Em 2014, das 24 eleições analisadas nos mercados emergentes, a Eurasia acertou o resultado de 21. A empresa foi uma das poucas cujos analistas mantiveram a avaliação de que Dilma Rousseff seria reeleita, apesar de grande parte do mercado, a partir de determinado momento da eleição, ter dado como certa a vitória do tucano Aécio Neves. Para chegar às conclusões, eles usam um modelo baseado em experiências mundo afora, segundo o qual existe uma correlação direta entre a aprovação do mandatário que disputa a reeleição ou indica o sucessor e a probabilidade de vitória. A essa visão são agregadas variáveis locais. No caso do Brasil de 2014, denúncias de corrupção e crise econômica, por exemplo.
Quando o presidente tem menos de 40% de aprovação, a chance de reeleição é de 24% e de fazer o sucessor é de apenas 11%. Quando a aprovação está acima de 60% nos seis meses que antecedem a eleição, a chance de reeleição é de 99% e de emplacar o sucessor 70%. Isso foi o que ocorreu com Lula e Dilma em 2010.
Quando a aprovação de um governante fica entre 40% e 60%, a chance de reeleição é de 85% e de fazer o sucessor 36%. Dilma estava nesta faixa intermediária em 2014, e devido às especificidades da corrida daquele ano, a consultoria apostou que a chance de vitória era de 60%. Choveram críticas, principalmente porque Aécio Neves encostou em Dilma nas pesquisas finais. “Consegui a proeza de uma consultoria norte-americana ser chamada de petista”, diz, com bom humor.

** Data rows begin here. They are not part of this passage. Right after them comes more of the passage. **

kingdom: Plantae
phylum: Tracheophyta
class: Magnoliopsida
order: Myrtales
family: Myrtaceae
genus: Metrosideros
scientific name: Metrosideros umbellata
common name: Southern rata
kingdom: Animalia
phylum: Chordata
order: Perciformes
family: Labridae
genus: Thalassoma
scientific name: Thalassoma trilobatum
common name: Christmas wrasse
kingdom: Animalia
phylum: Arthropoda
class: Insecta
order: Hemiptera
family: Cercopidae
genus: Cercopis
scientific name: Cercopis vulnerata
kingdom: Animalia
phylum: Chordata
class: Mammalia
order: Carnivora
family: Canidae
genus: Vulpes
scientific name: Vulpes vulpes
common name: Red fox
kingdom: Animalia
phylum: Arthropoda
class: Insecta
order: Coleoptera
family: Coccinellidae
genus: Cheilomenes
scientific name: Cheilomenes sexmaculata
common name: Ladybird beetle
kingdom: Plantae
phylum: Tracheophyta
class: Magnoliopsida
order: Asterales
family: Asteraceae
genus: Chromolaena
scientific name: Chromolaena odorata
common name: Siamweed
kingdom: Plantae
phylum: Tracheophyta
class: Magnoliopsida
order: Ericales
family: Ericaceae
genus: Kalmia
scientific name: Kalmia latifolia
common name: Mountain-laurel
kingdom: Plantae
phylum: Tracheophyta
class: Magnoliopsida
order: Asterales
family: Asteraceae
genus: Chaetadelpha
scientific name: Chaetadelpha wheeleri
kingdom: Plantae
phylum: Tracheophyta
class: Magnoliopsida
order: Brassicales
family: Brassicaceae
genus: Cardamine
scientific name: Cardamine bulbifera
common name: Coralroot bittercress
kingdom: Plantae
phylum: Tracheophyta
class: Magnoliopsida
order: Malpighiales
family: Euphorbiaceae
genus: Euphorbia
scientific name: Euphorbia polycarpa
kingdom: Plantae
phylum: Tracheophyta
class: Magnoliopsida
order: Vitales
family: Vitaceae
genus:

“Esse modelo nos diria que se ela terminasse o mandato, teria menos de 11% de chance de eleger o sucessor. Mas sendo Lula quem ele é, esses 11% são maiores”, declarou. “Para um partido que está há dezesseis anos no poder, com essa desorganização econômica, a chance de ganhar mais um mandato é mínima. Mas Lula certamente seria mais competitivo que isso”, avalia Castro Neves. Ele destaca o recall de Lula como um dos motivos que o fazem aparecer bem posicionado nas pesquisas de intenção de voto, mas sublinha a rejeição do petista, que chega a 57%.
“Mas é um candidato competitivo pelo fato de ser quem é e num provável cenário de fragmentação de candidaturas (a eleição de 2018 pode ter ainda Aécio, pelo PSDB, Serra, pelo PMDB e Geraldo Alckmin pelo PSB, Marina Silva pela Rede, além de candidaturas menores). Eu achava que Lula não disputaria 2018. Ele sabe que o sucesso dele se deu num momento favorável da economia global. Ele iria consumir capital político e não acumular. Agora, a Lava Jato muda o cálculo e aumenta na margem a chance de que ele queira concorrer”, analisa.
Num momento em que o governo questiona a legitimidade do impeachment, dizendo que não há crime de responsabilidade e que, portanto, se trataria de um golpe, Castro Neves diz que o processo é “vergonhoso” da maneira como foi feito, mas que não é ilegítimo. Diz também que o governo cometeu “erros enormes seguidos”. “Em nenhum país democrático, o governo teria sobrevivido a escândalos dessa magnitude.”
Castro Neves destaca que a imprensa internacional tem dado mais repercussão à visão do golpe do que a imprensa nacional. Ele acha que, se num eventual governo Temer a Operação Lava Jato prosseguir, “a narrativa do golpe será reduzida na história”.